Лислик подобрался и благородно расправил плечи.
– Ваше величество, – торжественно поклялся он, – я не имел намерений предлагать вам хлеб, не принесенный нам в жертву.
И это, в отличие от предыдущих протестов, было сущей правдой. Лислик мог сколько угодно раздавать при дворе самый обычный хлеб, никем не предложенный в дар дивным, но был отнюдь не настолько глуп, чтобы подсовывать его самой королеве. А вот кое-кого из его соратников, что не блистали умом, и вдохновлять на подобную глупость не требовалось. Да, губить Лислика под вымышленным, фальшивым предлогом Луна отказалась наотрез, а вот запутать его в хитросплетениях собственных замыслов – дело совсем иное. Тут требовалось открытое, явное преступление, столь отталкивающее, чтоб ее народ отрекся от Лислика по собственному почину, лишив и его, и всех его присных былого влияния.
– Буде ты того пожелаешь, – с изысканнейшей любезностью сказала она, – можешь отстоять свою правоту на судебном поединке. Если ты невиновен в подмене жертвенного хлеба на обычный, дабы посеять при дворе страх и раздоры – сделай одолжение, докажи это с оружием в руках.
Лислик покраснел – снизу вверх, от ворота к щекам. Обвинения он опровергнуть не мог. Подобно тому, как небрежение долгом привело Керенеля к проигрышу в поединке чести, вина Лислика обречет на поражение и его, вздумай он только решиться на поединок. Это ведь только у смертных победы и поражения зависят лишь от умения владеть шпагой…
В конце концов Луна отвела взгляд от Лислика и оглядела вестибюль. Рыцари, придворные, благородные леди – в должной мере были потрясены даже те, кто прежде держался с Лисликом весьма и весьма любезно.
– Итак, он молчит, – объявила она, словно хоть кто-нибудь мог бы сего не заметить. – И доказательств его – и не только его – вины у нас предостаточно.

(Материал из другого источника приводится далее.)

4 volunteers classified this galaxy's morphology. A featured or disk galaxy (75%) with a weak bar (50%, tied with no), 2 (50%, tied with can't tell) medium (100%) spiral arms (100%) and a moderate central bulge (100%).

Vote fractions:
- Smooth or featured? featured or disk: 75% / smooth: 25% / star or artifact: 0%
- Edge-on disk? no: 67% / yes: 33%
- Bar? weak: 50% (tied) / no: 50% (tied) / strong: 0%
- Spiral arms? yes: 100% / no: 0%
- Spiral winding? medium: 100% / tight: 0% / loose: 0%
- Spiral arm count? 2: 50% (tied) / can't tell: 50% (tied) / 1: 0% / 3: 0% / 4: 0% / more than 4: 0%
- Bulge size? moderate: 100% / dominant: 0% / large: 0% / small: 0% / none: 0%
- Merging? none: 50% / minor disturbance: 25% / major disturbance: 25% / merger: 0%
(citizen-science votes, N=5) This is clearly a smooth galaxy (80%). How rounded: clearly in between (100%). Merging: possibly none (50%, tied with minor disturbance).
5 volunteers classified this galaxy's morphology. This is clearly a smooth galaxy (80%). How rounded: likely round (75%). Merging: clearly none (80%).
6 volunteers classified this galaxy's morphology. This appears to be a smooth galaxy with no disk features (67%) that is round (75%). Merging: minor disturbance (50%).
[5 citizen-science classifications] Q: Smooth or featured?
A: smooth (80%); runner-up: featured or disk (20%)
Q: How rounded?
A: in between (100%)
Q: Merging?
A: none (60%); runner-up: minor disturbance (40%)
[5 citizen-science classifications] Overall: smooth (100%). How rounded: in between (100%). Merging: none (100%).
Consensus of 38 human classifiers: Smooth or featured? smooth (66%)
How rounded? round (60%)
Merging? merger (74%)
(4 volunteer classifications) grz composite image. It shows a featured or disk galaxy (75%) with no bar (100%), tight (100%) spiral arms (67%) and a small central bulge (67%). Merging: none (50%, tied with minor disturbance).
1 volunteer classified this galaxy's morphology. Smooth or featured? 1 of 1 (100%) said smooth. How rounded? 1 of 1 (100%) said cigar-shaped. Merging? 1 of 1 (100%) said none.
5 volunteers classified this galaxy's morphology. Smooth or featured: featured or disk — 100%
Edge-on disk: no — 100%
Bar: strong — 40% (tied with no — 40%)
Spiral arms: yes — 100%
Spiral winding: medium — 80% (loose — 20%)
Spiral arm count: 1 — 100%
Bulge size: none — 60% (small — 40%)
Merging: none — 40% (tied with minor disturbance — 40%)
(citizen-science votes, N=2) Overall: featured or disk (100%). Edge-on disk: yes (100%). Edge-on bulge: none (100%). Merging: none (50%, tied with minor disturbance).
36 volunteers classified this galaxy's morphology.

Полное искоренение Наследников заметно подорвало бы силы ее двора, однако этого и не требовалось. Четверых главных злоумышленников будет вполне довольно: без них все прочие живо присмиреют, а трое остальных уже взяты под стражу теми, кто оставался ей верен.
– Ведите его в Тауэр, – велела Луна, кивнув гоблинам, по-прежнему державшим Лислика за локти. – Там мы расспросим его о господах, коим он служит – как только исполним обычаи нынешней ночи.
Еще один щелчок пальцами, и из мрака выступил спригган[34]34
В английском фольклоре – волшебные существа с безобразной внешностью, считающиеся потомками древних великанов.
[Закрыть] с новым, проверенным жертвенным хлебом.
– Идемте. Нас ждет канун Дня Всех Святых.
Королевская биржа, Лондон, 7 ноября 1648 г.
– Вы меня отсылаете?!
Внутренний двор Королевской биржи не слишком-то подходил для приватных бесед, однако Бенджамин Гипли отыскал Энтони именно там – и, по всей видимости, не для того, чтоб запросто оставить его в покое. Оглядевшись вокруг, Энтони повлек его в угол галереи, к свободному отрезку окаймлявшей ее скамьи.
– Послушать вас – так вы первый, кого просят послужить Халцедоновому Двору в отдаленных землях.
Природная скрытность натуры Бена не подвела: заговорил он негромко, однако настойчиво.
– Дело не в отъезде из Лондона. Я не могу оставить вас. Особенно в такое время.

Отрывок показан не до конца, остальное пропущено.